There I was, telling them all about the health benefits that come from eating in a relaxed state, about savoring their food and creating what I call an “Eating Experience” (noticing, smelling, tasting, chewing and enjoying)…but behind the scenes, I was gulping down my smoothies while standing up, skipping meals and letting my blood sugar drop to the floor, and rushing through the meals that I finally did take the time to prepare. Drat.
It all comes down to a good old helping of self-love.
Here’s the high-power truth: giving yourself all the self-love & self-care you need is a constant process of renewal and review.
Yes, even for those of us who teach it.
Taking exquisite care of yourself isn’t just about trips to the spa and long walks on the beach. It takes focus, work, and a high level of self-understanding. Treat yourself like you would…well, someone you love. Talk kindly to yourself, and always check in to make sure you’re being nourished the way you need to be.
There’s no need to be ashamed if your self-care routine slips a little.

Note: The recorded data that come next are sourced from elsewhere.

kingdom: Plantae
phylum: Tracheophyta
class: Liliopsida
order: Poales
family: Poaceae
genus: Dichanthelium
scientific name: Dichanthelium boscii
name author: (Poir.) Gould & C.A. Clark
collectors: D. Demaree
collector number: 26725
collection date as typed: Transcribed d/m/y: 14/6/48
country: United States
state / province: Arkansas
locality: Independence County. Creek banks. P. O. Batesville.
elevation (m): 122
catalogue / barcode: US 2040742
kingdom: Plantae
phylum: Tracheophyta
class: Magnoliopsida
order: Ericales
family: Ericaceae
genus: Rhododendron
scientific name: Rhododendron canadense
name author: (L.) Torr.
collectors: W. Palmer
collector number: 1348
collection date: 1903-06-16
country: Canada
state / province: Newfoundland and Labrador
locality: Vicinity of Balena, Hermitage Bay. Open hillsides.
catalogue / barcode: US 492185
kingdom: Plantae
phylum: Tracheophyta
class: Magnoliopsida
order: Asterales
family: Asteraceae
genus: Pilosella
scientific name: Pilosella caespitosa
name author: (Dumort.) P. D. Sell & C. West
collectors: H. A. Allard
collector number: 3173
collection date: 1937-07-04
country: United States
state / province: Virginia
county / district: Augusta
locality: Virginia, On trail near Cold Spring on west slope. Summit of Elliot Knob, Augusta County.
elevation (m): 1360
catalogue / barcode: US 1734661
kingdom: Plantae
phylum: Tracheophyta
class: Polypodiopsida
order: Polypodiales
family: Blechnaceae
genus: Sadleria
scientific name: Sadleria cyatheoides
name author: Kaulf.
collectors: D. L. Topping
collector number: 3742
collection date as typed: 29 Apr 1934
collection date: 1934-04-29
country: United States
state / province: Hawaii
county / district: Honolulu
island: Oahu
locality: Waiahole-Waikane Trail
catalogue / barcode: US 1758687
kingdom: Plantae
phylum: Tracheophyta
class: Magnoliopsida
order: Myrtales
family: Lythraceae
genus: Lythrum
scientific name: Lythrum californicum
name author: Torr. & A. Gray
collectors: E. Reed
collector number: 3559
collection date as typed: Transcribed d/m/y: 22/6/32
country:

You’re human after all! So when these less-than-fabulous challenges and cycles start to surface, don’t beat yourself up. Instead, seize the opportunity to reevaluate and improve the way you care for yourself.
Start now! Take time for an extra long run, connect with an old friend, enjoy an impromptu date night with your honey, soak in a warm lavender bath, or plan your next birthday party. Whatever makes you feel good and nourished – because you deserve to celebrate you.
Question of the day: Are there times you catch yourself not walking your talk? How do you check in with yourself to make sure all your deepest self-care needs are being met? As always, share your comments & insights below.